Betsy Fowler, the director of the Williamsburg Regional Library, believes that libraries change lives, and in 30 minutes, she tried to prove it.
Fowler spoke at the Williamsburg Economic Development Authority’s monthly business roundtable luncheon, delivering a presentation titled “21st Century Libraries.”
“Humans love stories,” Fowler said. “And libraries, for generations, have been the keeper of stories, and they still are.”
After more than three decades of work in libraries in Chesapeake and Fredericksburg, Fowler transitioned to Williamsburg nearly a year ago. As director of the WRL, she oversees the Williamsburg and James City County branches, which serve a population of nearly 85,000.
Fowler began with a bird’s eye view of American libraries as a whole, discussing their importance as a democratic institution.
“Everyone, regardless of income, age or origin, can access information,” she said. “Libraries level the playing field.”
Throughout her presentation, she weaved in stories — of children who chose a trip to the library over going to Busch Gardens, of lonely teens who met friends at library programs, of international parents who can’t speak English yet but go to the library so that their children can.
Fowler ended each story with the refrain: “Libraries change lives.”

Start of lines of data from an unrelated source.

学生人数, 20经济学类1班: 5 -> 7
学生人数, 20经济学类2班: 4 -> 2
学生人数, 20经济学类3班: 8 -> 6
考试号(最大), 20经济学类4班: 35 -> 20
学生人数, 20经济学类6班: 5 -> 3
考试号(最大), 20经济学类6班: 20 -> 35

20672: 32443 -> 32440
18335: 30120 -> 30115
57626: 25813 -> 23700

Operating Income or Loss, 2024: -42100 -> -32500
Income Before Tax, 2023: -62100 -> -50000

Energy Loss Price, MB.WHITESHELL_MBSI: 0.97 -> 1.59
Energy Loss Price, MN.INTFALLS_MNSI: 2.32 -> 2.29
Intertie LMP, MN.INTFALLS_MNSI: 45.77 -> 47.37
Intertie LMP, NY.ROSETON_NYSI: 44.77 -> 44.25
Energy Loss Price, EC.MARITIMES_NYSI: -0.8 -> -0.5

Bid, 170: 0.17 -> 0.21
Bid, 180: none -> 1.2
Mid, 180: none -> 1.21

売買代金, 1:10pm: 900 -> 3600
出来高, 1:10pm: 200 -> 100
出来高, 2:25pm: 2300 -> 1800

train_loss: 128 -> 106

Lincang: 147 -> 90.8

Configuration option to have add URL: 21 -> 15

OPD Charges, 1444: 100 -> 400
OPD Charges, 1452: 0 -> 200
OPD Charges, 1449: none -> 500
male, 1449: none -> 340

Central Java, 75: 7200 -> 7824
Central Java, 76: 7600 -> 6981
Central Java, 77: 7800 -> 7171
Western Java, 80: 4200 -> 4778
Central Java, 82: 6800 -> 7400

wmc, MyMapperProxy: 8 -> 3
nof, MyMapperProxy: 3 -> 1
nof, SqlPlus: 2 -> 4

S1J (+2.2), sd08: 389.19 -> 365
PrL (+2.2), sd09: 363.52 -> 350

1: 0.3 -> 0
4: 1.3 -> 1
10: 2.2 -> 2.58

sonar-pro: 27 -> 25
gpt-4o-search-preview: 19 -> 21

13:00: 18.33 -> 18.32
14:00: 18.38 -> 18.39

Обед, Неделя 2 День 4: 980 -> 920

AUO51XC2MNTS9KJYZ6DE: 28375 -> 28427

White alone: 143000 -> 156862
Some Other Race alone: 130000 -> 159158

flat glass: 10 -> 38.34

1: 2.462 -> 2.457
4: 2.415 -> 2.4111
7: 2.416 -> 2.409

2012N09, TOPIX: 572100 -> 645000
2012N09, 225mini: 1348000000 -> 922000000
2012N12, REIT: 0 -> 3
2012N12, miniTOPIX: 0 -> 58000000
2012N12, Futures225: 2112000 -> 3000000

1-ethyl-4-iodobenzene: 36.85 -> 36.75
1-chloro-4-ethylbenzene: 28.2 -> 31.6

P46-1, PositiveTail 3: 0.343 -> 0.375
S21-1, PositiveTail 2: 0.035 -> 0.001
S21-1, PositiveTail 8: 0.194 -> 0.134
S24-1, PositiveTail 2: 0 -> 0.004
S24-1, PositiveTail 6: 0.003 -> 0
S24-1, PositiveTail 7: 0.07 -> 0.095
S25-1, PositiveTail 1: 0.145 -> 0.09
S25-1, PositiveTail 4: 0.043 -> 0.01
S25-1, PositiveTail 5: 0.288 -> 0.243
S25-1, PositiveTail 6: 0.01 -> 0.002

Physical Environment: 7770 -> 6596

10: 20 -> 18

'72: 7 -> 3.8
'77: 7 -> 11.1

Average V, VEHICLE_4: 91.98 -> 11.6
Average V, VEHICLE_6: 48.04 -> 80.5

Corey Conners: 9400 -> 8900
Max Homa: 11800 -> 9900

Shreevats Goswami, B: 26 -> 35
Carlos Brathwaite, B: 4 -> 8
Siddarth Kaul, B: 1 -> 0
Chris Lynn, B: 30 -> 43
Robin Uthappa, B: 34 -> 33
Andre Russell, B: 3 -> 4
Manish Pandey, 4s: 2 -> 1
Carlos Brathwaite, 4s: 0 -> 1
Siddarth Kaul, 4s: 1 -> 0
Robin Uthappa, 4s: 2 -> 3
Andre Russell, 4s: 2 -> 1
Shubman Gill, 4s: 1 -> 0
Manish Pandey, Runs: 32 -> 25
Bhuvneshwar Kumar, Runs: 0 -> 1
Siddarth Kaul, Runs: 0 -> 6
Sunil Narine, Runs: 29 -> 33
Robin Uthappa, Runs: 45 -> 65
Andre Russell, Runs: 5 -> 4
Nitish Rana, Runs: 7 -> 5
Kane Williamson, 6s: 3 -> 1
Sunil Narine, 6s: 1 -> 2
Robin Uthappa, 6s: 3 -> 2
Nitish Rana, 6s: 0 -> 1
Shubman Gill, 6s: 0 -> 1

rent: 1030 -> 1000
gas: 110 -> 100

Under her supervision, the James City County library underwent a substantial renovation, adding a vending cafe and coffee-shop-style marketplace in the lobby.
New plans are also underway for a potential renovation of the Williamsburg Library.
Last fall, the library had an architect assess the nearly 50-year-old branch on Scotland Street to gauge whether the building should be renovated or a new space is necessary.
His evaluation concluded a renovation would cost upwards of $17 million and would still not address many of the main issues — including parking.
Staff from both branches have been in conversations during the process, given that 68 percent of the traffic at the Williamsburg Library comes from James City County residents.
The national recommendation is that libraries have one square foot per resident. The Williamsburg Library on Scotland Street is about 30,000 square feet under that recommendation.
“We are working with the county on how to move forward,” Fowler said.
This year, the WRL submitted a request for a new 50,000 square foot library to be completed by 2023. Currently, the WRL has 63,000 square feet of facilities between the branches.
Any new or expanded facilities would be funded by the City of Williamsburg, York County and James City County under a contractual agreement for the operations of the library system. Between the three localities, the WRL will receive $6.7 million in the upcoming fiscal year. The City of Williamsburg is expected to provide $600,000 over the next two fiscal years for “design and construction to renovate the WRL building on Scotland Street,” according to its adopted budget plan for fiscal year 2019.
A second option would be for the two branches to merge into a new joint facility. Fowler said a report on that potential option, including possible locations, should be available in September.
The EDA business luncheon will take a one-month hiatus reconvene for its 105th roundtable mid-August.